There is no doubt that this was not to the liking of the power elite. Whatever intention the great intergenerational banking families had of using Lutheranism as a battering ram against the Church probably collapsed over time as the Gutenberg press ignited a revolution in thought that raced out of control – especially once the New World gave rise to a Confederation of States and then to "these united States."

In the centuries that followed, therefore, it seems clear that the European power elite fought back. Using money power, they attempted to control the colonies, first through the institution of an American central bank and then, when these attempts failed, through war, specifically the War Between the States, or Civil War.

The victory of the North, powered by the New York banking establishment with its European roots, presaged a vast change in America's societal evolution. It marked the rise of Wall Street, the fall of asset-based money (gold and silver), the demise of free banking and, eventually, the triumphant imposition of not just a central bank (the Federal Reserve) but also a graduated income tax and then, gradually, the accretion of the rest of the paraphernalia of the modern regulatory democracy.

Today, the same powerful families and banking dynasties that helped destroy the American republic have control over Western mainstream media, banking and industry.

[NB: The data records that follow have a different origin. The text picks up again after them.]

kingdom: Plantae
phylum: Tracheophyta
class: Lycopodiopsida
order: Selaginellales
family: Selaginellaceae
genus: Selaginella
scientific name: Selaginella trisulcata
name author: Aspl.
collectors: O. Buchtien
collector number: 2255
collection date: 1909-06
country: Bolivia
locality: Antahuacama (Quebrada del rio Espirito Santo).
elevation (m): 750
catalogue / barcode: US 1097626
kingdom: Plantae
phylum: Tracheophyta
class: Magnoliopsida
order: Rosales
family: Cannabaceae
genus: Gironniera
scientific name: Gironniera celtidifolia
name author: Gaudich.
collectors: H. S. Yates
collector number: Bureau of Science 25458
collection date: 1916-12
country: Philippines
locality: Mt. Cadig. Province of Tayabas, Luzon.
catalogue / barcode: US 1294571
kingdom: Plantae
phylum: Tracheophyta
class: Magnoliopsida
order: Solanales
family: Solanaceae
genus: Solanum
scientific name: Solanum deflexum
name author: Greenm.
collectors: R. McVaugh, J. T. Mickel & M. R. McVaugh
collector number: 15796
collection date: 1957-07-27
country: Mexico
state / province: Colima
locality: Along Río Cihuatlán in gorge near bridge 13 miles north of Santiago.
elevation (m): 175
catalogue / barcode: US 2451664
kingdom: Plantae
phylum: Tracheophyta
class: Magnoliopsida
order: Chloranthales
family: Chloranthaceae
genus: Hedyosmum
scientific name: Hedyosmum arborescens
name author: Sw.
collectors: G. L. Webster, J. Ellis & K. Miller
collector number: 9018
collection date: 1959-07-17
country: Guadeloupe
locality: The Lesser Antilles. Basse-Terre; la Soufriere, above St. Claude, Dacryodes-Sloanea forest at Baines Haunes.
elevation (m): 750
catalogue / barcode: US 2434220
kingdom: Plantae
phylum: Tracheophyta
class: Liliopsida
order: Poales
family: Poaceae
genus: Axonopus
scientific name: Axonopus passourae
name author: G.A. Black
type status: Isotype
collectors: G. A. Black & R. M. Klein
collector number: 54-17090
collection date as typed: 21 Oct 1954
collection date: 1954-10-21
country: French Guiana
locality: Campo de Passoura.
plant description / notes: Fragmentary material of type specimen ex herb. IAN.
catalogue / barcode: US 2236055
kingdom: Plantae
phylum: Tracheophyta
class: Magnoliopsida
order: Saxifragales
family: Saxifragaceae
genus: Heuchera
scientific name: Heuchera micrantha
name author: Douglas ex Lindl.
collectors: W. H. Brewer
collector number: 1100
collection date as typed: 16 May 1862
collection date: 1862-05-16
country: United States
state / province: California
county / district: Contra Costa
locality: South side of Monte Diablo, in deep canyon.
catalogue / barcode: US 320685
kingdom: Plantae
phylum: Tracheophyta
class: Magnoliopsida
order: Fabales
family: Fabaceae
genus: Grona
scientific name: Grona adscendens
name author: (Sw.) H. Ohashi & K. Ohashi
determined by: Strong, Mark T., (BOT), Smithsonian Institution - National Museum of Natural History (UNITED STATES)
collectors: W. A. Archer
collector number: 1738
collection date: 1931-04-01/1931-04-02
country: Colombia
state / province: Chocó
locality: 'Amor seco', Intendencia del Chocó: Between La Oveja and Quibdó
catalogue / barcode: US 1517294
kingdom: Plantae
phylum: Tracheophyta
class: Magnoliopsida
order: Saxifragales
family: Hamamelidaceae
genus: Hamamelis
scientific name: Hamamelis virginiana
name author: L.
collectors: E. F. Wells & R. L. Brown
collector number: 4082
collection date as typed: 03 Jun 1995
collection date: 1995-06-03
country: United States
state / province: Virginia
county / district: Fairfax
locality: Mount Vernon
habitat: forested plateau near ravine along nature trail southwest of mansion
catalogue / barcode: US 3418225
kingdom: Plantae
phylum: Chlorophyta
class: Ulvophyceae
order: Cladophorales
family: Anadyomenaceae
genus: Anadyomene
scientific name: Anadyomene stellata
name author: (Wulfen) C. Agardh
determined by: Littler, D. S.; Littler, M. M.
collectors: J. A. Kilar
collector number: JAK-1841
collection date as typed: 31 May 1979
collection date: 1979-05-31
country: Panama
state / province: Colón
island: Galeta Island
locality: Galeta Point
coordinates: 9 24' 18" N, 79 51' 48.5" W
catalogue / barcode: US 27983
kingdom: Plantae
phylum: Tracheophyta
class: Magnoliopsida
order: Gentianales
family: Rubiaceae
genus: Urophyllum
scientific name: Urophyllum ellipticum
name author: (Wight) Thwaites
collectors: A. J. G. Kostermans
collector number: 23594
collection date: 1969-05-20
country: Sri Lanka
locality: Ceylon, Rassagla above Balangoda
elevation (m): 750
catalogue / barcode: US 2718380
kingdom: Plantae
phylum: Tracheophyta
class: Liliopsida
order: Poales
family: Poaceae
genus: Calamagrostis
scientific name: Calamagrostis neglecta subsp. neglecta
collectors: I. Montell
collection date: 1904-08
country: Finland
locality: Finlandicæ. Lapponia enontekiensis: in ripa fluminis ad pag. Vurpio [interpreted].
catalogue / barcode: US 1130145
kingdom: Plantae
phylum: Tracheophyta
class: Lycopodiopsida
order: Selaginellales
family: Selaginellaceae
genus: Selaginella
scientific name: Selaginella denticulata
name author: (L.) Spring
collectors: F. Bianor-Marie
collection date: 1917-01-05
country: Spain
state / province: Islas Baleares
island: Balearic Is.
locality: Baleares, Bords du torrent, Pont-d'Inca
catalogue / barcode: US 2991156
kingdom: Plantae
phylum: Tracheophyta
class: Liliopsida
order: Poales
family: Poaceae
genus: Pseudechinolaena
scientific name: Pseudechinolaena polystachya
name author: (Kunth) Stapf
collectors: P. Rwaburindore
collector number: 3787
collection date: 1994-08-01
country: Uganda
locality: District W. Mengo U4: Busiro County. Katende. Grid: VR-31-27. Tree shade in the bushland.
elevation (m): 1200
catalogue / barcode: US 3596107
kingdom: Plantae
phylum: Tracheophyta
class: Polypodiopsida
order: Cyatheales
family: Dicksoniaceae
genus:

Warfare has escalated endlessly as the mechanism of nationalism has been employed throughout the world to generate quarrels between countries and ideologies that need constant funding. First it was Nazism, then Communism and now, of course, the "Muslim terrorist threat."

The great banking families of the West – ones that trace their generational roots back to Rome and perhaps even Babylon – have also throughout the past century perfected the marketing of dominant social themes to further their societal control. These fear-based promotions (global warming, terrorism, etc.) are intended to provoke citizens of the West in turning even more of their wealth and power over to institutions of governance controlled by the elite.

While this methodology worked quite well in the 20th century, the 21st century has seen considerable challenges grow up that have diminished the efficacy of the elite's dominant social themes. The Internet itself, in exposing these fear-based promotions, has made them a good deal less effective. What remains to the elite is the application of brute military force, but the Renaissance and Reformation both show us that such applications – bereft of an underlying belief structure – will eventually fail, or at least prove far less effective than wished.

The Internet is a "game-changer." Today, the truth spreads around the globe in seconds as modern-day reformers send forth electronic bits and bytes explaining the realities of the free market and the fallacies of its enemies. Yes, freedom is increasingly in vogue both in Europe, where a growing movement in battling the imposition of "austerity," and in America where various Tea Parties are fighting to roll back taxes, diminish the power of the Federal Reserve and reduce the serial warfare sponsored by America's military-industrial complex.

Thanks to the Internet, one could argue, we are witnessing the beginning of the next great Renaissance/Reformation, free-market era. It is one that may prove even more powerful than the one unleashed by the Gutenberg press and agents such as Luther. Nonetheless, as Dr. Branden points out, any great societal evolution needs a spiritual underpinning to become truly effective and relevant.

When the current freedom movement finally finds its Martin Luther – or at least a substantive spiritual underpinning to support its free-market conclusions – miracles may happen.